"Remember that one bug that had you tearing your hair out and banging your head against the wall for the longest time? And how it felt when you finally solved it? Here's a chance to share your greatest frustration and triumph with the community.
One that I vividly recall occurred back in the early 90's at a startup that was developing custom PBX hardware and software. There was the current development prototype rack and another rack for us in Quality Assurance (QA). Our shipping deadline for a major client was fast approaching, and the pressure level was high as development released the latest hardware and software for us to test. We soon discovered that our system would not boot up successfully. We were getting all kinds of errors; different errors each time. Development's machine booted just fine, *every* time. We swapped out our hard disks, the power supply, the main processing board, the communications boards, and finally the entire backplane in which all of these were housed. The days passed and the system still failed to boot up successfully and gave us different errors on each reboot.
What could it be? We were all stymied and frustrated as the deadline loomed before us. It was then that I noticed the power strips on each rack into which all the frames and power supplies were plugged. The power strip on the dev server was 12-gauge (i.e. could handle 20 amps) but the one on the QA rack was only 14-gauge (15 amps). The power draw caused by spinning up the drives was just enough to leave the system board under-powered for bootup.

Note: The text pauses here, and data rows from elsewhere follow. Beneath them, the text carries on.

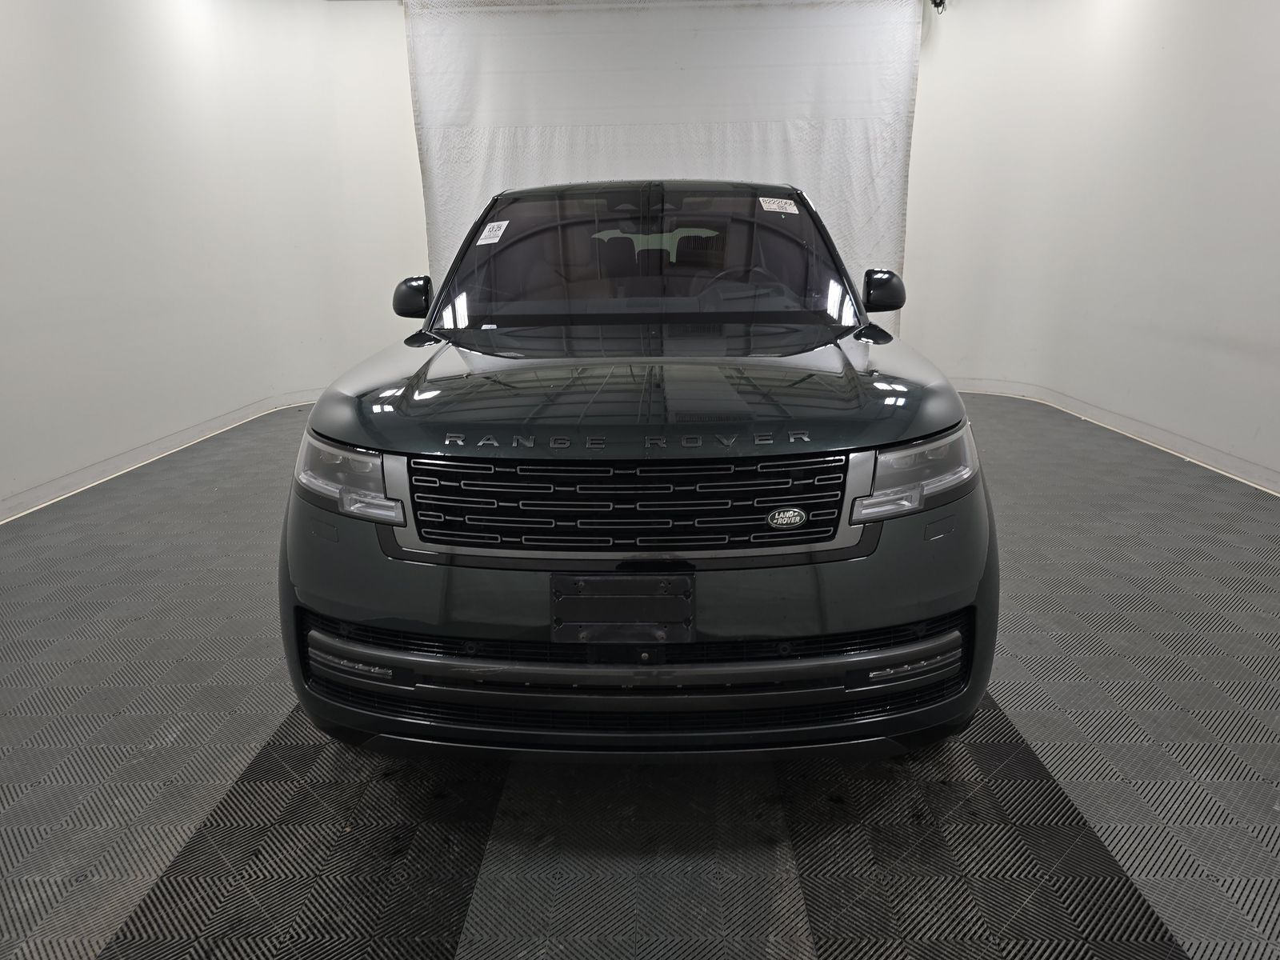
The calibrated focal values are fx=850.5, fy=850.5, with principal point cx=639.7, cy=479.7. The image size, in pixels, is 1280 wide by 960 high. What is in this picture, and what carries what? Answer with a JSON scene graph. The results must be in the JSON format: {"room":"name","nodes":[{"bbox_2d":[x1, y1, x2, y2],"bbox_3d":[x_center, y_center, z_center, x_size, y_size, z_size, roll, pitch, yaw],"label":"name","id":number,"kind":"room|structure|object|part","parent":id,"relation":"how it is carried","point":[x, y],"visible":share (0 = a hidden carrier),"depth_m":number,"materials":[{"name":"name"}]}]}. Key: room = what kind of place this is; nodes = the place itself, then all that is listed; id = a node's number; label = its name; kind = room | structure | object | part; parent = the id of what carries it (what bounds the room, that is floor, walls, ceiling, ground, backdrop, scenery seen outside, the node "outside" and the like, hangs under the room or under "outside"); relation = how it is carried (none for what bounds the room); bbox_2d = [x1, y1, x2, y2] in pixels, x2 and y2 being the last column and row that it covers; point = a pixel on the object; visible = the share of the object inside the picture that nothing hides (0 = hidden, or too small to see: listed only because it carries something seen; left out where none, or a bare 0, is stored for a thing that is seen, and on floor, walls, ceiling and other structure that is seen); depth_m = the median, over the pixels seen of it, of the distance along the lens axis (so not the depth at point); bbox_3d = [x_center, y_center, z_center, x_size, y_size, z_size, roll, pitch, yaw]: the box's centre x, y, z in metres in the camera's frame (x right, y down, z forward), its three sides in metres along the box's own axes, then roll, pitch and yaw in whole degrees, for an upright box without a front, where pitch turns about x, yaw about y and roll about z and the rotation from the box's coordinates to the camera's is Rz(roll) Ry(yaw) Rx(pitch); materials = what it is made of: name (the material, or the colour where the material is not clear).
{"room":"garage","nodes":[
{"label":"garage","id":0,"kind":"room"},
{"bbox_2d":[0,0,424,518],"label":"left wall","id":1,"kind":"structure","parent":0,"point":[3,173],"depth_m":4.89,"materials":[{"name":"white paint"}]},
{"bbox_2d":[0,386,325,523],"bbox_3d":[-2.628,-0.071,4.431,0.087,0.092,3.806,0,16,2],"label":"left baseboard","id":2,"kind":"structure","parent":1,"relation":"attached to","point":[70,480],"depth_m":4.61,"materials":[{"name":"white"}]},
{"bbox_2d":[403,0,923,331],"bbox_3d":[0.191,-1.971,5.988,3.571,2.772,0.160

We swapped in a new $10 power strip and it worked perfectly. And we made the deadline, too! So, fellow Soylents, what have you got? Share your favorite tale of woe and success and finally bask in the glory you deserve."
I was green and fresh from college. Although I was a programmer, one of my first jobs was to support a reporting app we had. One day, we ran out of space breaking not only our app but a bunch of others also running on the server. I spoke to the sys admin and he gave us more space. Problem solved. Never having actually looked at how much space we were taking up, I reported what we found up the chain of command and moved on. Then it happened again. And again. The sys admin accused us of storing too much data. I finally started keeping track of how much space we were using and how much free space was on the hard drive... manually. (I kept running the "dir" command on the command line and piping it to a file then placed the numbers in a spreadsheet to track it.) As we got close to not having enough disk space, I'd ask for more to prevent the apps from crashing.
I noticed a couple of things. Our app would suck up a tremendous amount of the free space and then release it. It made tracking how much we were using very difficult. Strangely, it stayed fairly consistent, but the amount of free space on the network drive kept getting smaller and smaller. I came to the conclusion that something other program that I couldn't see was eating up free space. I began to accuse the sys admin of not being able to spot the problem. My boss eventually had to step in.
Long story short: Because of how critical it was becoming, others jumped on board to find the root cause of the problem. Someone found a storage of cache that our program had that I was not given rights to see (for whatever reason) and the sys admin didn't know about either. Once we setup a schedule to flush the cache, the problem was solved. I realized on that day that because of supposed security measures, neither the sys admin nor I could do our jobs and we wound up blaming each other for it. We'd both been victims of being silo'd.